5 Million isn't a large table. If 50-60 rows are added per second, just delete, what you don't need anymore. In my opinion if the LOBs are not very big, it even does not make to shrink the table as the space will be allocated again very soon.

BrunoVroman
Answer

Oh, by the way:

more than 5 million rows.  on average 50-60 rows inserted in every second

Hmm, 55 rows / second * 86400 seconds / day = 4752000 rows per day... Does the table contains data of only one day (+/-)? And maybe (depending on the rows that you have to delete and the fact that you have to repeat the operation often or not -maybe daily?): The table seems a good candidate for partitioning, maybe you can change the "I have to delete millions of rows" into "I have to drop (a) partition(s)"

Best regards,

Bruno Vroman.

Marked as Answer by Sevdimali Isayev · Sep 27 2020
BEDE

Then, you may have a problem if really many transactions have to take place on the same table. Then, in order to avoid a possible deadlock you may do something like:

begin

   delete from x_table where ... and rownum<=1000;

   exit when sql%rowcount=0;

   commit;

end;

That will last quite long, but it will certainly do the job.

Sevdimali Isayev

Thanks for sugesstion. I think we wil choose partitioning the table.

Cookiemonster76

A process that only deletes from one table shouldn't ever cause a deadlock.

BEDE

But just how do you partition the table if several sessions need to access that? You must have exclusive use of the table for any DDL. So, for partitioning the table pick the right time when you may do that.

Sevdimali Isayev

I think they will accept, one downtime for a life for this situation.

Joerg.Sobottka

You can partition the table using DBMS_REDEFINITION. Then you don't have any downtime.

Sven W.

Cookiemonster76 wrote:

A process that only deletes from one table shouldn't ever cause a deadlock.

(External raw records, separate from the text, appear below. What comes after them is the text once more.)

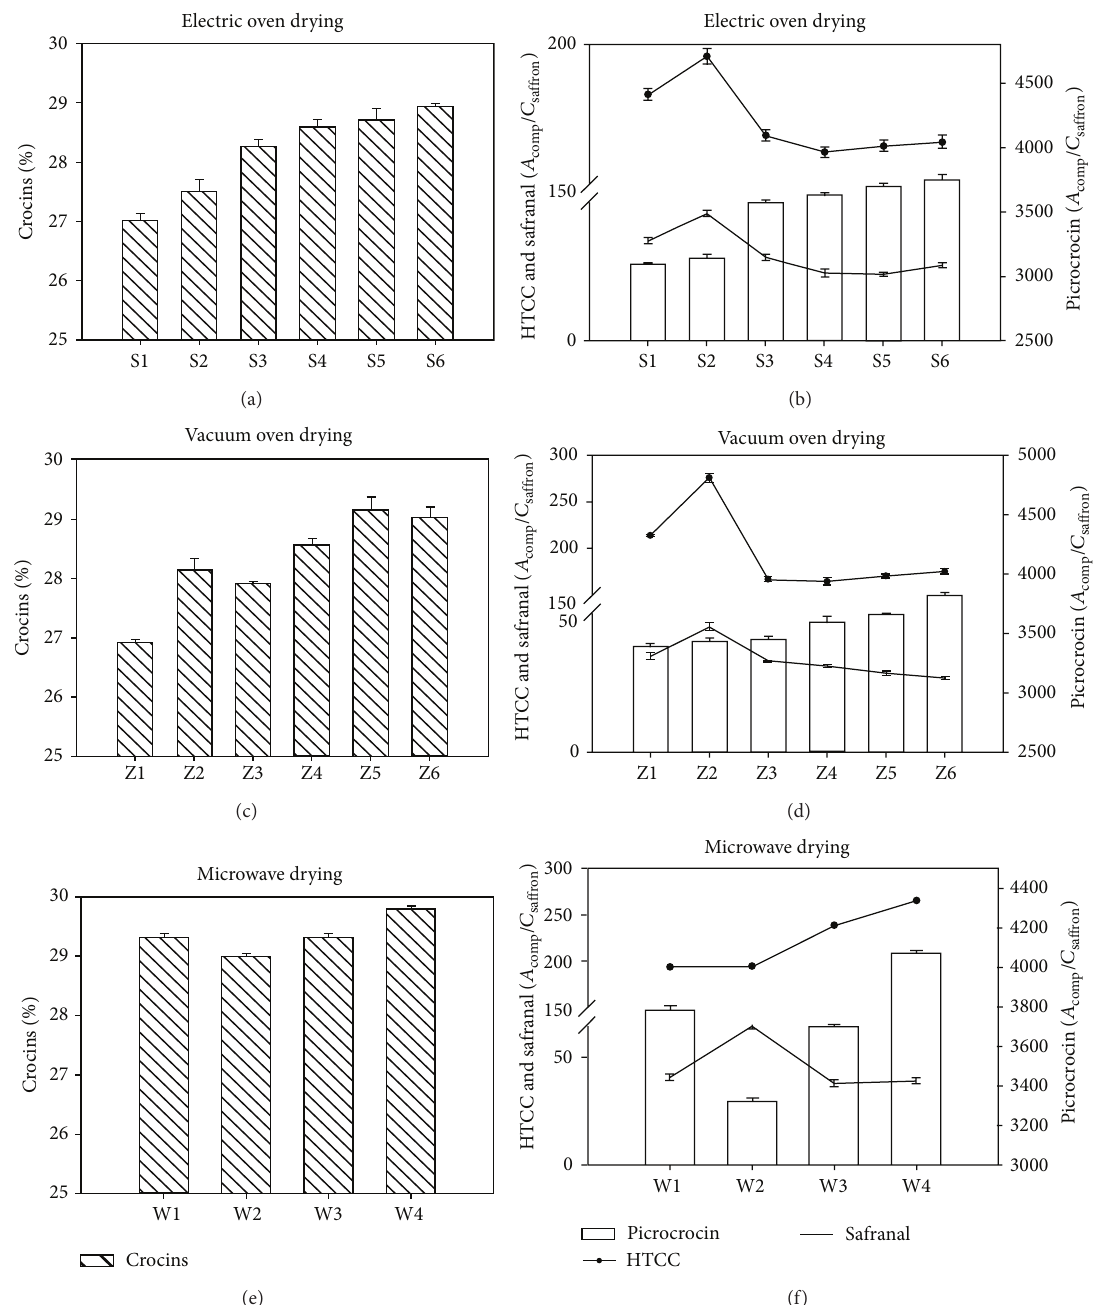
Figure 3: The crocin, safranal, and picrocrocin quantities in saffron dried by different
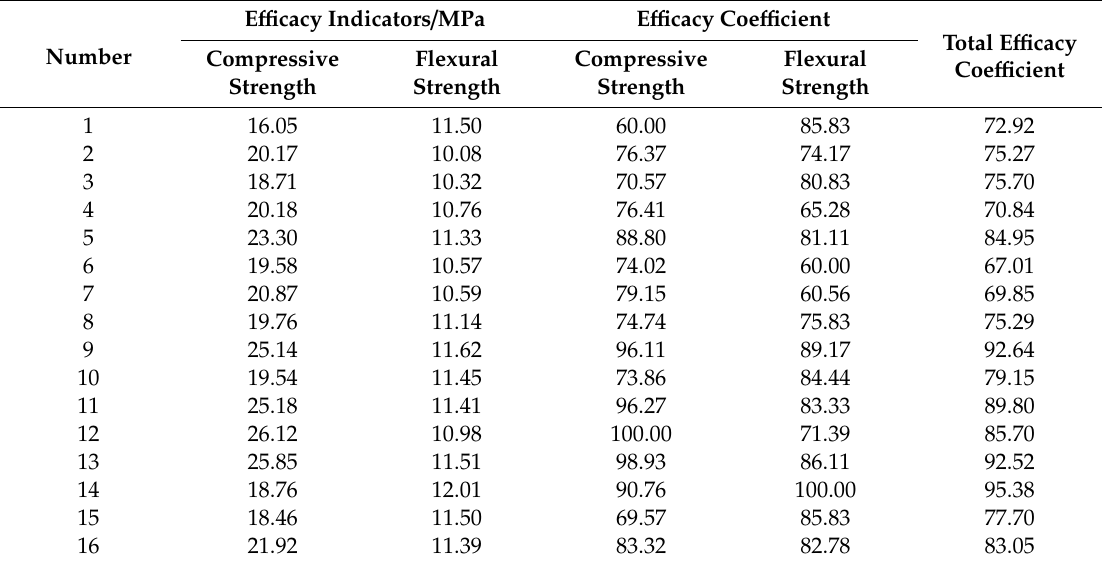
Table 11. E ffi cacy Coe ffi cient Analysis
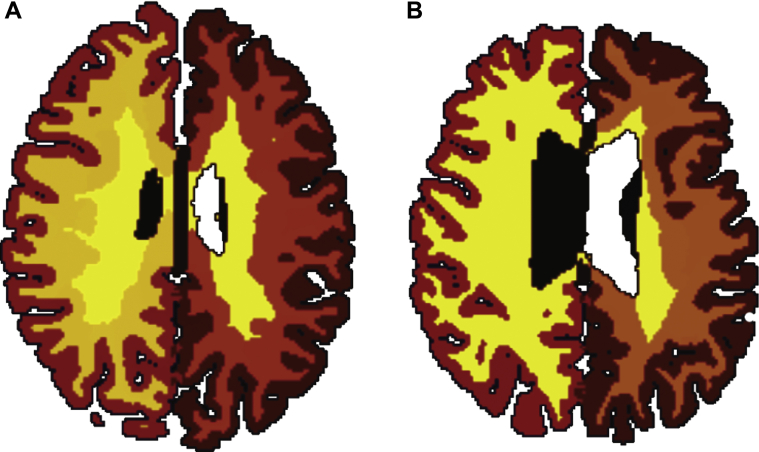
Example of gray and white-matter segmentations in FreeSurfer for, sex-matched subjects (A) lean (56 years, BMI 19.5) and (B) obese (50 years, BMI = 43.4).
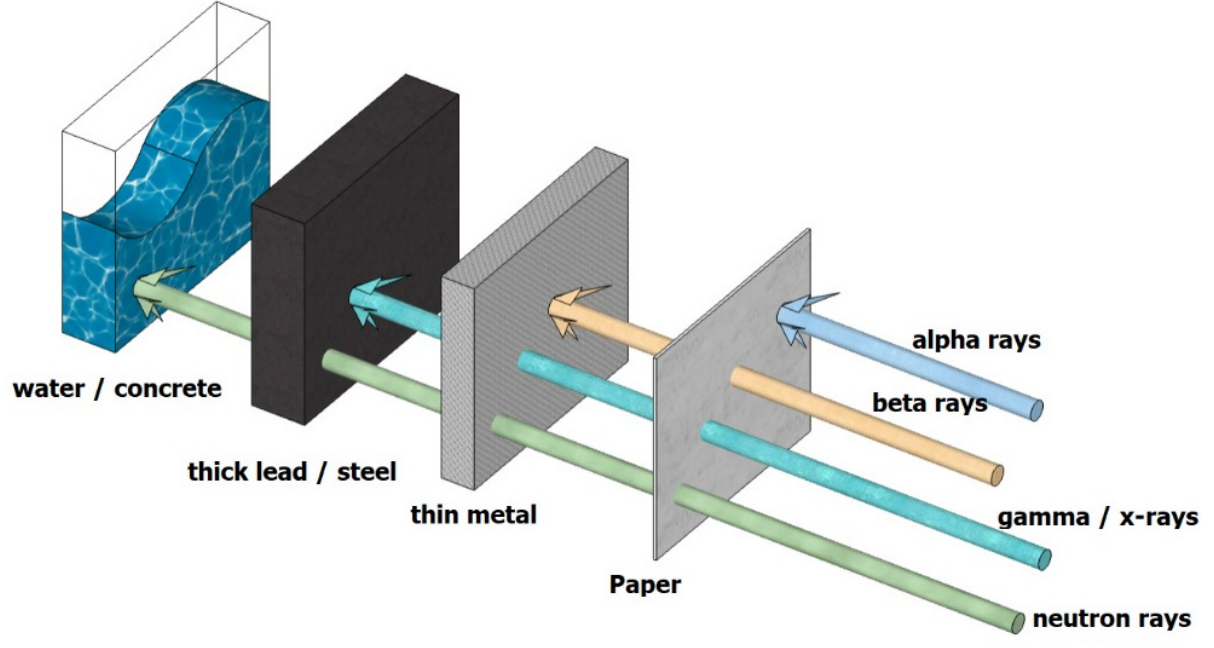
Figure 1. Type of radiations, penetrations, and their properties (Adapted with improvements from [21]).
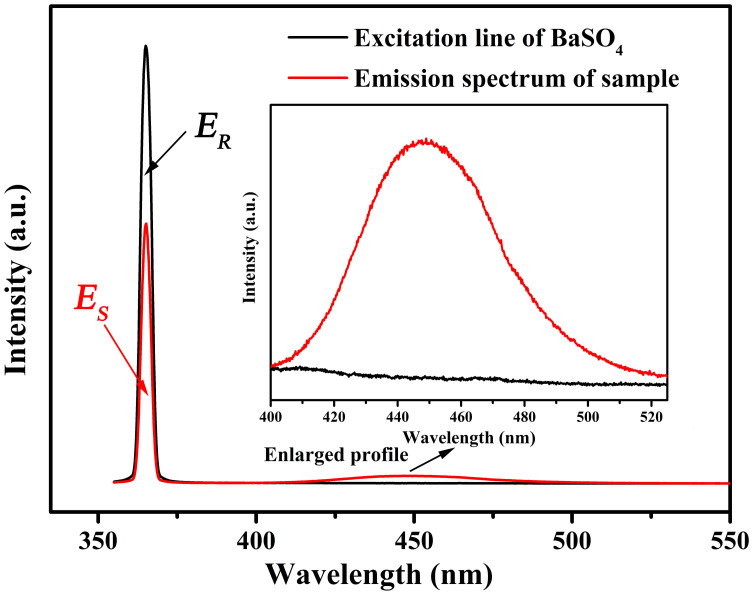
Excitation line of BaSO4 and emission spectrum of the KMg4(PO4)3:0.01Eu2+ phosphor collected by an integrating sphere.The inset shows the magnification of the emission spectrum.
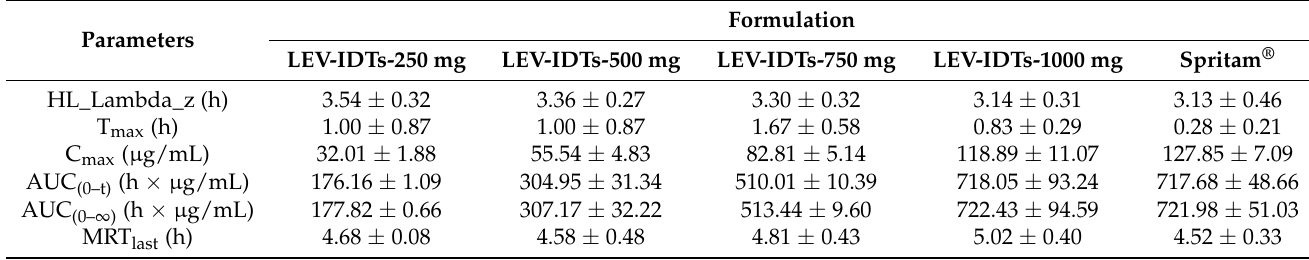
Table 3. Key pharmacokinetic parameters after oral administration of LEV in dogs ( n = 3).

It shouldn't, but it can happen. Especially when the delete runs in parallel.

SeánMacGC

Sven W. wrote:

Cookiemonster76 wrote:

A process that only deletes from one table shouldn't ever cause a deadlock.

It shouldn't, but it can happen. Especially when the delete runs in parallel.

And particularly if there are bitmap indexes involved.

Cookiemonster76

If they've got bitmaps on a table that gets 50-60 new rows per second then they're likely in for a world of pain.

Mark D Powell

Sevdimali, "best" is a relative term.  What is best for me may no be best for you.  The best solution also depends on if this is a one-time operation, or the first DELETE of all the old data and a regular DELETE process will take its place, etc....  For initial purges where the quantity of data is larger than what will normally be purged and one-time purges I do not think speed of the DELETE should be a primary consideration.  Instead what really matters is that the purge process not impact the system.

- -

The following is a simple but effective approach where you want to limit the impact.  Use PL/SQL, write a cursor to Select the PK of the target rows, Loop through the cursor, delete by PK, commit every N rows to limit the UNDO usage.  N is determined by the amount of UNDO you determine to allow this process to consume.  Consider putting a sleep between commits or every X number of commits if you need to allow the deleted data to age out of UNDO.

- -

IMHO -- Mark D Powell --

unknown-7404

what is the best way to delete rows from this table?

That depends - how many rows are being deleted? how many rows are in the table now?

Simple way 'delete * from myTable where ....'

AndrewSayer

Sevdimali Isayev wrote:

I think they will accept, one downtime for a life for this situation.

Whats your full version number? If you’re on at least 12.2.0.1 then you can partition tables online using  an alter table statement. Below that then you’d want to use dbms_redefinition.

BTW why do you need to delete the same number of rows that you insert per day in one go? You could just have a job that runs each hour that deletes rows that need to be deleted (assuming the deletion is based on the age of the data and you can handle the granularity of an hour). Alternatively, what even is the problem with just a straight delete statement? It shouldn’t matter how long it takes - it’s only touching data you apparently don’t care about so nothing should be effected, right?

Mark D Powell

All, just a reminder that partitioning is an extra-cost option that most shops do not license.